◆ **Text passage**
• • • •

In 20th century Japan the three biggest natural disasters, measured by loss of life were in 1923 (Great Kanto Earthquake -at least 105,000 dead), in 1995 (Great Hanshin-Awaji Earthquake -between 5,502 and 6,434 dead), and in 1959 (Typhoon Vera -at least 4,400 dead). In the intervening years the status of disaster science and emergency management began to develop from a reactive posture to a proactive one that emphasized risk reduction and boosting a community’s resilience. Step by step the potential risks have been reduced (disaster risk reduction), although population growth, urban concentration of people, environmental damage, and climate change raise the risk for those alive today by comparison to earlier generations.

              As a thought experiment, going back to Tokyo of September 1, 1923, it is worth asking what is different between the disaster response then and what a modern Emergency Operations Center (EOC) might do today, even without the benefit of their modern devices, software, and the infrastructure we take for granted now. The contrast of 1923 to 2017 shines a light on the improvements and, by extension, suggests the direction that future improvements could take a few generations from now.

• • • •

◆ **Actions to take**
A. In the Japan disasters passage, reproduce the section that opens with "In 20th century" and closes with "to earlier generations.", swapping "natural disasters" for "catastrophes".
B. List every factor that the Japan disasters passage says raises the risk for people alive today compared with earlier generations.
C. Please answer these questions from the Japan disasters passage:
(i) How many people died in Typhoon Vera?
(ii) To what date and city does the thought experiment go back?
(iii) What does EOC stand for?

◆ **Material**
• • • •

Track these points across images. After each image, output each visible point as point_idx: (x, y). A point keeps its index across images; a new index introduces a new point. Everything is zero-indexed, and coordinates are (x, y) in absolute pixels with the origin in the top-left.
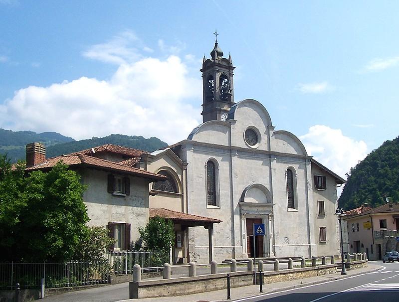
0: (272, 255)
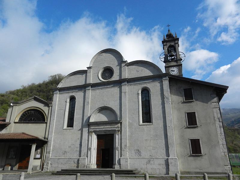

• • • •

◆ **Results for the exercise**
A.
In 20th century Japan the three biggest catastrophes, measured by loss of life were in 1923 (Great Kanto Earthquake -at least 105,000 dead), in 1995 (Great Hanshin-Awaji Earthquake -between 5,502 and 6,434 dead), and in 1959 (Typhoon Vera -at least 4,400 dead). In the intervening years the status of disaster science and emergency management began to develop from a reactive posture to a proactive one that emphasized risk reduction and boosting a community’s resilience. Step by step the potential risks have been reduced (disaster risk reduction), although population growth, urban concentration of people, environmental damage, and climate change raise the risk for those alive today by comparison to earlier generations.

B.
population growth
urban concentration of people
environmental damage
climate change

C.
(i) At least 4,400
(ii) Tokyo, September 1, 1923
(iii) Emergency Operations Center